Небо над Латераном было ослепительно-голубое, по стенам дворца вились глицинии, недавно завезенные крестоносцами с Востока, и легкий ветерок разносил их пряный, волнующий аромат.

Рахевин умолк, предоставляя Генриху говорить об их деле. Князь коротко изложил то, что было ему поручено Барбароссой. Он сказал, что кесарю известно письмо, посланное римским сенатом Конраду III, и что кесарь, разумеется, желает совершить въезд в Рим и короноваться с согласия сената, однако же напоминает сенату о том, что верховная власть над Римом принадлежит ему, кесарю, и признание этой его власти - условие sine qua non [необходимое (лат.)] существования самого сената.
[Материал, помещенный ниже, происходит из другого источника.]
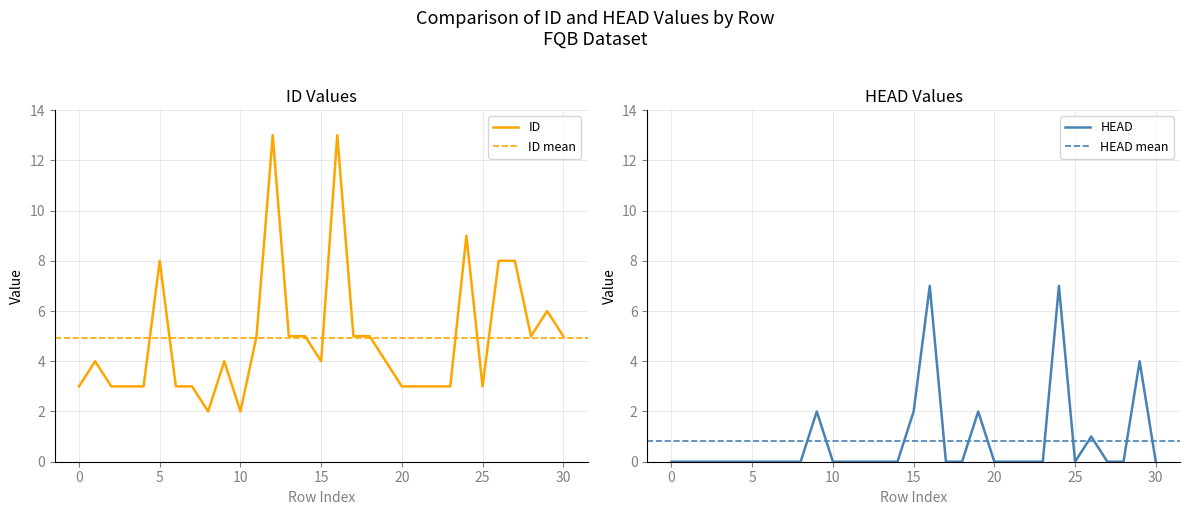

Rank the series by their maximum value, from highest to lowest.

ID, HEAD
Когда Генрих закончил, наступило минутное молчание. Слышалось только пение латеранских жаворонков где-то в вышине, над статуей Марка Аврелия. Наконец заговорил Арнольд Брешианский. В его тихом, ровном голосе звучала глубокая убежденность, страстная вера, которая воодушевляла этого с виду холодного, владеющего собой аскета. Генрих с удивлением чувствовал, что простые слова Арнольда покоряют ум, проникают прямо в сердце, хотя он внутренне сопротивлялся логике рассуждений монаха-еретика, который держал в своих руках судьбу вечной столицы.
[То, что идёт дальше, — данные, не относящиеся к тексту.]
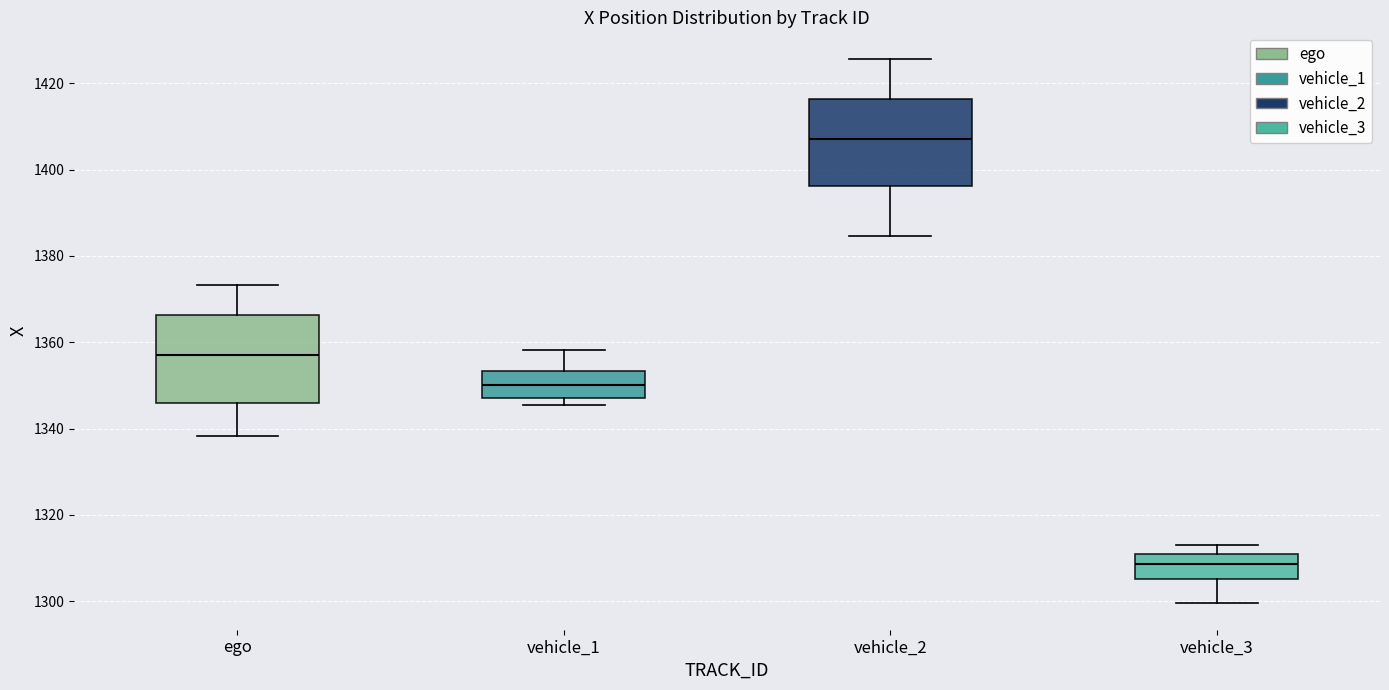

Reading left to right, read every box against the y-axis: the position of its median line, the range the box covers, and the ends of its whiskers. The values are not printed on the chart, so give them approximately, as read against the axis.

ego: median 1358, box 1346 to 1366, whiskers 1338 to 1374
vehicle_1: median 1350, box 1348 to 1354, whiskers 1346 to 1358
vehicle_2: median 1408, box 1396 to 1416, whiskers 1384 to 1426
vehicle_3: median 1308, box 1306 to 1310, whiskers 1300 to 1314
- Кесарь забывает, - сказал Арнольд, - что обстоятельства переменились. Римский народ поднял голову из праха, и отныне судьбы этого города, а возможно, и не только этого города, зависят от него. Мы здесь спокойно и упорно созидаем нашу новую жизнь, которая, быть может, станет образцом для всего мира. Господь нам помогает, - тут в голосе его послышались патетические нотки, - господь помогает нам, и римский сенат возрождается, столь же могущественный и славный, как во времена Сципионов, а быть может, еще более могущественный, ибо ныне он озарен светом истинной веры. Не Юпитер ведет нас, и тем паче не Марс, но Христос, сказавший: "Блаженны миротворцы, ибо их есть царство небесное". Мы хотим мира. Воистину хотим. Однако тому, кто придет за короной к гробнице святого Петра, следует помнить: римский народ выше императора!

Он встал с камня и поднял вверх указательный палец; глаза его то вспыхивали мрачным огнем, то гасли, словно их застилал туман. Рахевин смотрел на него с легкой усмешкой, но Генриху было почти страшно слышать этот резкий, скрипучий голос. Казалось, то говорит не человек, а какой-то истукан.